In general, this study has demonstrated that the PR-SE procedure may be a good item exposure control procedure to use with both fixed- and variable-length CATs. In particular, this method works well with either a large or small item pool because it resulted in similar measurement precision with the other exposure control procedures, and in less time than SH. PR-SE also administered fewer items on average than SH, which would result in reduced test burden for the test taker. Item bank utilization was best for PR-SE because it used almost the entire item bank and prevented overexposure of the items, which are essential components to item exposure control procedures in order to reduce item development, increase test security, and increase longevity of the items.
As with any study, limitations are associated with this study also. One limitation to the study is examinee ability distribution. In the current study, only a normal distribution was considered, where future research might investigate the impact of different distributions of ability. Future research should also investigate PR-SE with other models, such as polytomous item response theory models. Real-data simulations could be conducted comparing the PR-SE procedure to other item exposure control procedures not evaluated in this study. Additionally, the aim of the current study was to compare PR-SE with other procedures commonly used in operational settings. Further studies could compare PR-SE with other exposure control procedures such as the genetic programming procedures developed by Chen and Doong (2008) or proportional methods developed by Barrada, Olea, Ponsoda, and Abad (2008).

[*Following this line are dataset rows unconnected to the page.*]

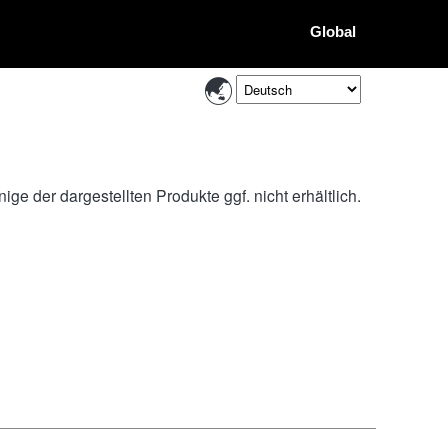
Global
ge der dargestellten Produkte ggf. nicht erhältlich.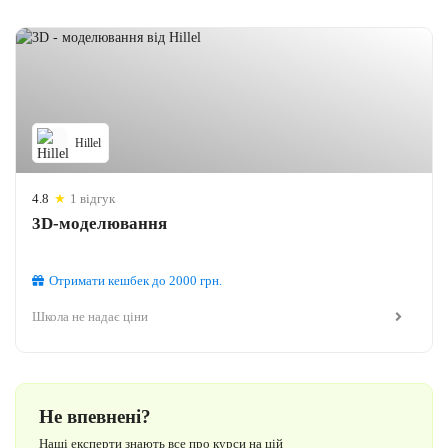
Hillel
4.8
★
1 відгук
3D-моделювання
Отримати кешбек
до 2000
грн.
Школа не надає ціни
Не впевнені?
Наші експерти знають все про курси на цій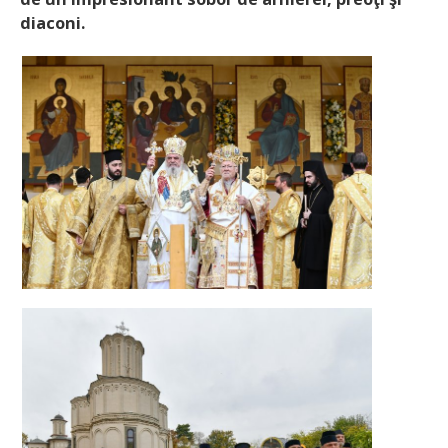
diaconi.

As we move forward to technology-based tests, and in particular with computerized adaptive testing such as through the Smarter Balanced Assessment Consortium, studies like the current one should be informative to practitioners. If practitioners need minimal item exposure control with high precision and test efficiency, then the randomesque procedure would be useful based on its ability to obtain the smallest standard errors and RMSEs, bias closest to zero, and administer the fewest items compared to PR-SE and SH. If the need is more balance between precision of measurement and item exposure control, then SH would be a good choice because it results in just slightly higher standard errors and RMSEs than R-5, but it does limit the item exposure rate unlike with R-5. If practitioners are looking for higher item exposure control while still maintaining precision of measurement, then PR-SE might be the preferred procedure because the results of this study suggest that it is the only method of the three that administers nearly the entire item bank while limiting the item exposure rate. Although the PR-SE results in slightly higher RMSEs and standard errors than SH, the values were still reasonable. Of course, before implementing these procedures in an operational testing program, simulations using the test’s item bank should be conducted to insure the generalization of the present results to that testing program.
Footnotes
Declaration of Conflicting Interests
The author(s) declared no potential conflicts of interest with respect to the research, authorship, and/or publication of this article.
Funding
The author(s) received no financial support for the research, authorship, and/or publication of this article.